Une seule question : pourquoi la législation régissant le domaine de la santé en France devrait elle se ranger à l’avis de l’Autorité de Concurrence, qui remplit certainement parfaitement son rôle dans le droit commercial mais qui ne devrait pourtant n’avoir aucune autorité en matière d’organisation des soins en France!!
Le libre choix du praticien par le patient est un fondement historique de l’indépendance du praticien et du droit des malades. L’influencer économiquement peut s’apparenter à une tromperie commerciale et nuire aux principes mêmes de la libre concurrence… pourtant si chers à Bruxelles.
Parallèlement, la jurisprudence a évolué. « Nous avons gagné tous nos procès », précise Marianne Binst, actuellement en conflit avec le syndicat des audioprothésistes français. Dans un arrêt du 19 janvier dernier, la cour d’appel de Paris a confirmé la condamnation de l’Ordre national des chirurgiens-dentistes et de cinq conseils départementaux à 78.000 euros d’amende pour avoir incité les professionnels, entre 2002 et 2008, au boycott d’un partenariat avec Santéclair.
Il reste que le secteur des réseaux de soins est encore loin de la maturité. « Le modèle économique n’est pas stabilisé », estime Marianne Binst, évoquant les interrogations récurrentes sur l’opportunité de fusionner les métiers de gestion du risque et de tiers payant. Certains prédisent, à terme, une consolidation autour de 3 ou 4 grands réseaux, au motif que la taille critique se situe désormais aux alentours de 10 à 12 millions de personnes protégées.
3 ou 4 grands réseaux? Cela ne vous rappelle rien?
Ce n’est pas un secret. Les organismes de prévoyance sont pour le moment exclus de la possibilité de détenir directement ou indirectement des laboratoires d’analyse médicale. Mais il s’agit d’un point de faiblesse de l’Ordonnance, d’autant que l’Autorité de la Concurrence a rendu un avis défavorable sur ce point.

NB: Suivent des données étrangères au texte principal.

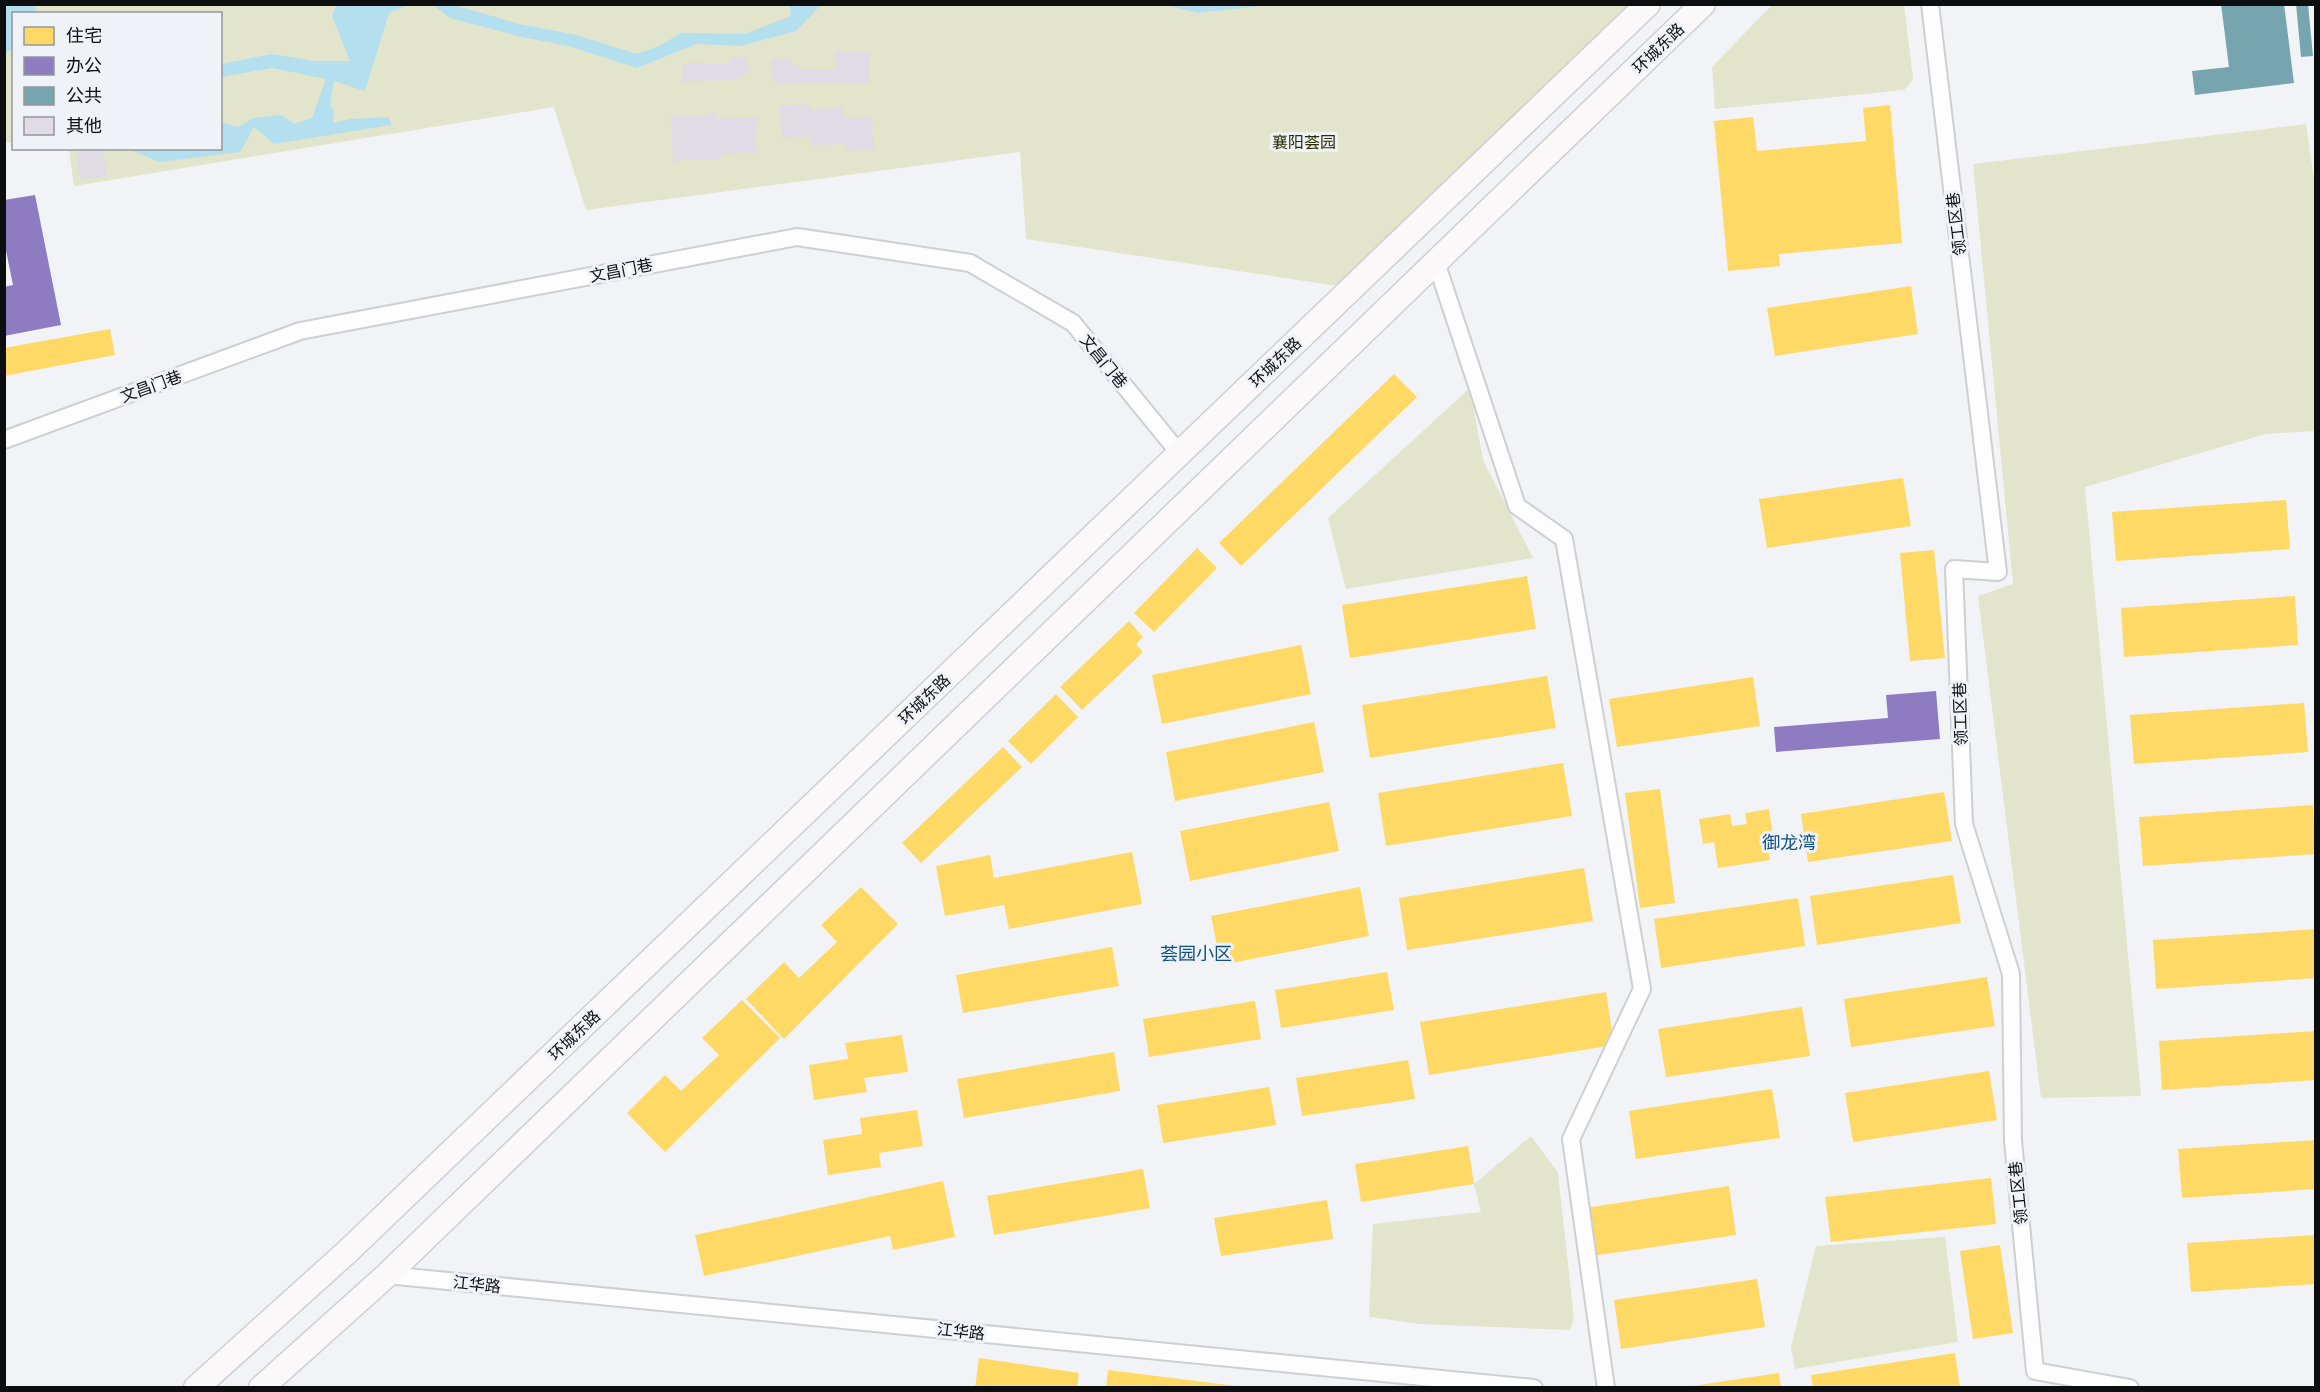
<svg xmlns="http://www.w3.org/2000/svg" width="2320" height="1392" font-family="'Exo 2','Noto Sans SC',sans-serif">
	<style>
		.green { fill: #e2e5cb }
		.water { fill: #b3dfef }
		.homes { fill: #ffd966 }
		.offices { fill: #8e7cc3 }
		.public { fill: #76a5af }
		.building { fill: #e0dce6 }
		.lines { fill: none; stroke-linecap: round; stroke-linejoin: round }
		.street-casing { stroke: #cecfd1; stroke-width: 20 }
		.secondary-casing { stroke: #cecfd1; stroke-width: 27 }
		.street { stroke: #fdfdfe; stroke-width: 16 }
		.secondary { stroke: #faf8f9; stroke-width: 24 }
		.labels { text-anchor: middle; stroke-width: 6; stroke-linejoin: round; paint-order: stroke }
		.street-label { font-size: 16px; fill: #0d0e10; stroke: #eff3f8 }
		.park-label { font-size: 16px; fill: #2b2c02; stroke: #eff3f8 }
		.neighbourhood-label { font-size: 18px; fill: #10507f; stroke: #eff3f8 }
	</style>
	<rect width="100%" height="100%" fill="#f1f3f6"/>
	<path class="green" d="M 1166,4 L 1198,13 L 1268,4 L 1648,5 L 1352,288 L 1026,239 L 1020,152 L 586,210 L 554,107 L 74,186 L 69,149 L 220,148 L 220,14 L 14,14 L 13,142 L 5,143 L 4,5 Z
		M 1772,5 L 1904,5 L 1913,79 L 1904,90 L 1715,109 L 1712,67 Z
		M 2306,124 L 2316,194 L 2315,431 L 2265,434 L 2085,487 L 2141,1096 L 2041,1098 L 1978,596 L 2013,584 L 1973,164 Z
		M 1470,388 L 1483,460 L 1533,558 L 1346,589 L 1328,518 Z
		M 1531,1136 L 1558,1173 L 1574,1319 L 1570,1330 L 1421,1324 L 1369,1317 L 1373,1224 L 1481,1212 L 1474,1184 Z
		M 1945,1237 L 1958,1342 L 1795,1369 L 1791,1347 L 1816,1246 Z"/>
	<path class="water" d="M 337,4 L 407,5 L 389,13 L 365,91 L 334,81 L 330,106 L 334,110 L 333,123 L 351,119 L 389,117 L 391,125 L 274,144 L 254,127 L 240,152 L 160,162 L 128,149 L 220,148 L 221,122 L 238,127 L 253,118 L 282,115 L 294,124 L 312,118 L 326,79 L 272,68 L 221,77 L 221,64 L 272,54 L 315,61 L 350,61 L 332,16 Z
		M 4,5 L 35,5 L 36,13 L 14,14 L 13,49 L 5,53 Z
		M 433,5 L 454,5 L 519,24 L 576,35 L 637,54 L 659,46 L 681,33 L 745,34 L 791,16 L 789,5 L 821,5 L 796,31 L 741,46 L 697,44 L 637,68 L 568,46 L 517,36 L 450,18 Z
		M 1166,5 L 1268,5 L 1198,13 Z"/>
	<path class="homes" d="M 1890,105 L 1902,243 L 1779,254 L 1780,266 L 1728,271 L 1714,121 L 1753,117 L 1757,151 L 1866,141 L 1863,108 Z
		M 1911,286 L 1918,334 L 1775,356 L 1767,308 Z
		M 110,329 L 115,355 L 4,376 L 4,348 Z
		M 1394,374 L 1417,397 L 1241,566 L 1219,543 Z
		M 1903,478 L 1911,526 L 1767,548 L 1759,499 Z
		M 2286,500 L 2290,549 L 2116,561 L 2112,512 Z
		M 1197,548 L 1217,568 L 1154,632 L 1134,613 Z
		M 1934,550 L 1945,658 L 1910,661 L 1900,553 Z
		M 1527,576 L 1536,629 L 1350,658 L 1342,605 Z
		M 2295,596 L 2298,645 L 2124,657 L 2121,608 Z
		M 1129,621 L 1143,637 L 1136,644 L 1143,652 L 1082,710 L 1060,687 Z
		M 1301,645 L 1311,694 L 1162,724 L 1152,675 Z
		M 1547,676 L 1556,728 L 1370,758 L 1362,705 Z
		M 1753,677 L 1760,726 L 1617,747 L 1609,699 Z
		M 1056,694 L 1078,717 L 1031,764 L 1008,741 Z
		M 2304,703 L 2308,752 L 2134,764 L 2130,715 Z
		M 1314,722 L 1324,772 L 1175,801 L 1166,752 Z
		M 1003,747 L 1022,767 L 921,863 L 902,843 Z
		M 1563,763 L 1572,816 L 1386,846 L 1378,793 Z
		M 1660,789 L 1675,903 L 1640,908 L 1625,793 Z
		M 1944,792 L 1952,841 L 1808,862 L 1801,814 Z
		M 1329,802 L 1339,851 L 1190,881 L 1180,831 Z
		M 2313,805 L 2316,854 L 2143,866 L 2139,817 Z
		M 1769,809 L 1772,831 L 1765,832 L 1770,860 L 1718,868 L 1714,842 L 1703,844 L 1699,819 L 1730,814 L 1732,826 L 1747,824 L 1745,813 Z
		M 1132,852 L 1142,904 L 1009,929 L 1004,905 L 945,916 L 936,866 L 990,855 L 994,878 Z
		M 1584,868 L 1593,921 L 1407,950 L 1399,898 Z
		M 1953,875 L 1961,923 L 1817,945 L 1810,896 Z
		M 861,887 L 898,924 L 784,1039 L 746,999 L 784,962 L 799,978 L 837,942 L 821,925 Z
		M 1360,887 L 1369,936 L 1221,965 L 1211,916 Z
		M 1798,898 L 1805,946 L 1661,968 L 1654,919 Z
		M 2316,929 L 2316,978 L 2156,989 L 2153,940 Z
		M 1112,947 L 1119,986 L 963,1013 L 956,975 Z
		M 1387,972 L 1394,1010 L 1281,1028 L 1275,990 Z
		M 1987,977 L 1995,1026 L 1851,1047 L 1844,999 Z
		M 1606,992 L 1614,1045 L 1429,1075 L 1420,1022 Z
		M 742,1000 L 780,1038 L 665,1152 L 627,1113 L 665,1075 L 681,1091 L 719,1055 L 702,1038 Z
		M 1255,1001 L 1261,1039 L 1149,1057 L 1143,1019 Z
		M 1802,1007 L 1810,1056 L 1666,1077 L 1658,1029 Z
		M 2316,1031 L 2316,1080 L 2162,1090 L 2159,1041 Z
		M 902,1035 L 908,1072 L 864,1078 L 867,1092 L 814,1100 L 809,1065 L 848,1059 L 845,1043 Z
		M 1114,1052 L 1120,1091 L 964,1118 L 957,1079 Z
		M 1408,1060 L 1415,1099 L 1302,1116 L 1296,1078 Z
		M 1989,1071 L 1997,1120 L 1853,1142 L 1845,1093 Z
		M 1269,1087 L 1276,1125 L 1163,1143 L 1157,1105 Z
		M 1772,1089 L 1780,1138 L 1636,1159 L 1629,1111 Z
		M 917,1110 L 923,1146 L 879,1153 L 881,1167 L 828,1175 L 823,1140 L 862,1134 L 860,1118 Z
		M 2316,1140 L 2316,1189 L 2182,1198 L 2178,1149 Z
		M 1468,1146 L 1474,1184 L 1361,1202 L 1355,1164 Z
		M 1143,1169 L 1150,1208 L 994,1235 L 987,1196 Z
		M 1991,1178 L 1996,1224 L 1831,1242 L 1825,1197 Z
		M 943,1181 L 955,1237 L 893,1250 L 890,1236 L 704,1276 L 695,1235 Z
		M 1729,1186 L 1736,1235 L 1592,1256 L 1585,1208 Z
		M 1327,1200 L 1333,1239 L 1221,1256 L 1214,1218 Z
		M 2316,1235 L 2316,1284 L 2191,1292 L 2187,1243 Z
		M 2000,1245 L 2013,1333 L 1973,1339 L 1960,1251 Z
		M 1757,1279 L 1765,1327 L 1621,1349 L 1614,1300 Z
		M 1955,1353 L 1960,1388 L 1813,1388 L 1811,1375 Z
		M 979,1358 L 1079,1373 L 1077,1388 L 975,1388 Z
		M 1108,1370 L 1236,1386 L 1236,1388 L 1106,1388 Z
		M 1779,1373 L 1781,1388 L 1693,1388 L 1693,1386 Z"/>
	<path class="offices" d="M 35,195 L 61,325 L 4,336 L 4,287 L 13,285 L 4,241 L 4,200 Z
		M 1936,691 L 1940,739 L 1776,752 L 1774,727 L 1888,718 L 1886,695 Z"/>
	<path class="public" d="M 2221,4 L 2284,4 L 2294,83 L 2195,95 L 2192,71 L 2229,67 Z
		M 2296,4 L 2308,4 L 2313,56 L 2301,57 Z"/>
	<path class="building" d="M 835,52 L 870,52 L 870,84 L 776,84 L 771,76 L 771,59 L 792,59 L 792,65 L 800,65 L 800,70 L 836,70 Z
		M 730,57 L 748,58 L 749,73 L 735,80 L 682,81 L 683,63 L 729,64 Z
		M 810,104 L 810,110 L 844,108 L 844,118 L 872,117 L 874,149 L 847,151 L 846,144 L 811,146 L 811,137 L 782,138 L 780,106 Z
		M 715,111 L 715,118 L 754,118 L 762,113 L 757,119 L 756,144 L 758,155 L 751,153 L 721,154 L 721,159 L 680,160 L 673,164 L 671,116 L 706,116 Z
		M 103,148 L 107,177 L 80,179 L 76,150 Z"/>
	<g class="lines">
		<defs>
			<path id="street" d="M 1930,4 L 1998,572 L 1954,569 L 1964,824 L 2011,974 L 2013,1141 L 2035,1371 L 2130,1388
				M 1436,262 L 1517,506 L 1564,539 L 1642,989 L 1571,1139 L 1606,1388
				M 4,440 L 300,331 L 797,237 L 970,263 L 1073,323 L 1180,454
				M 387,1275 L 1534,1388"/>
			<path id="secondary" d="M 196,1388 L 347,1252 L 1648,4
				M 261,1388 L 387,1275 L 1703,4"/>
		</defs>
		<use href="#street" class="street-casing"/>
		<use href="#secondary" class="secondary-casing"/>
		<use href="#street" class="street"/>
		<use href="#secondary" class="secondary"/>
	</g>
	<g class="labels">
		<g class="street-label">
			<text transform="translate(1658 48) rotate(-44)" y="6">环城东路</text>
			<text transform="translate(1956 224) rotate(-97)" y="6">领工区巷</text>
			<text transform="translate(621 270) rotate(-11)" y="6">文昌门巷</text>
			<text transform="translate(1104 361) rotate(51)" y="6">文昌门巷</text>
			<text transform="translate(1275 362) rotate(-44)" y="6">环城东路</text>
			<text transform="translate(151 386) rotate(-20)" y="6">文昌门巷</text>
			<text transform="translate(924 699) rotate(-44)" y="6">环城东路</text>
			<text transform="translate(1960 714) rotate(-92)" y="6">领工区巷</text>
			<text transform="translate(574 1035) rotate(-44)" y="6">环城东路</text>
			<text transform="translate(2018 1193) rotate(-96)" y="6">领工区巷</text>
			<text transform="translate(477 1284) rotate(6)" y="6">江华路</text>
			<text transform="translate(961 1331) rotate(6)" y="6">江华路</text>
		</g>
		<g class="park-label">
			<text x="1304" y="148">襄阳荟园</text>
		</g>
		<g class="neighbourhood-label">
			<text x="1789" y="849">御龙湾</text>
			<text x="1196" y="960">荟园小区</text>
		</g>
	</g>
	<rect width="2320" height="1392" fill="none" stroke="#0d0e10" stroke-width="12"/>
	<rect x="12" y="12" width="210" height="138" fill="#eff3f8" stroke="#95979b" stroke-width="1.5"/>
	<rect x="24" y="27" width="30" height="18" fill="#ffd966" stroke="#95979b" stroke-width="1.5"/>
	<text x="66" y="42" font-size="18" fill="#0d0e10">住宅</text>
	<rect x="24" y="57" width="30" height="18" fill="#8e7cc3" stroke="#95979b" stroke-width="1.5"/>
	<text x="66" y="72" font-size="18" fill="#0d0e10">办公</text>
	<rect x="24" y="87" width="30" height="18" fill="#76a5af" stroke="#95979b" stroke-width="1.5"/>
	<text x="66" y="102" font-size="18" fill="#0d0e10">公共</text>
	<rect x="24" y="117" width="30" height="18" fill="#e0dce6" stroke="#95979b" stroke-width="1.5"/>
	<text x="66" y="132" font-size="18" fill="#0d0e10">其他</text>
</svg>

Prochaine étape très prévisible à horizon 2016 : le déremboursement progressif des analyses médicales, à grand renfort de moulinet de bras et de gros titres dans les journaux.
Et là, ca va être la fiesta !!
- chaque chaine de labo aura sa mutuelle attitrée et agréé (avec un bilan bio annuel offert, rendez vous compte!!)
- dès l’ouverture du capital des laboratoires (verdict de la CJCE en attente), les mutuelles pourront devenir actionnaires de leurs labo
- elles tiendront donc enfin un moyen de gérer le risque assurantiel pour chacun de leur patient; elles auront la possibilité d’ajuster au mieux le montant de la cotisation annuelle à la situation de santé prédictible du patient et ce tout simplement en fonction de ses résultats d’analyses. Ce ne seront enfin plus des « payeurs aveugles « .
De la science fiction pensez vous ? L’avenir nous le dira. La transition se fera tellement progressivement que nous ne nous en rendrons peut etre à peine compte le moment venu, c’est là le génie politique du 21ème siècle.
Les professions libérales de santé sont à un tournant véritablement historique. Celui de s’allier maintenant pour défendre un modèle réellement indépendant et éthique face aux appétits des assureurs privés… dont le métier est d’assurer un risque, pas de verrouiller le système de soin dans leur seul intérêt.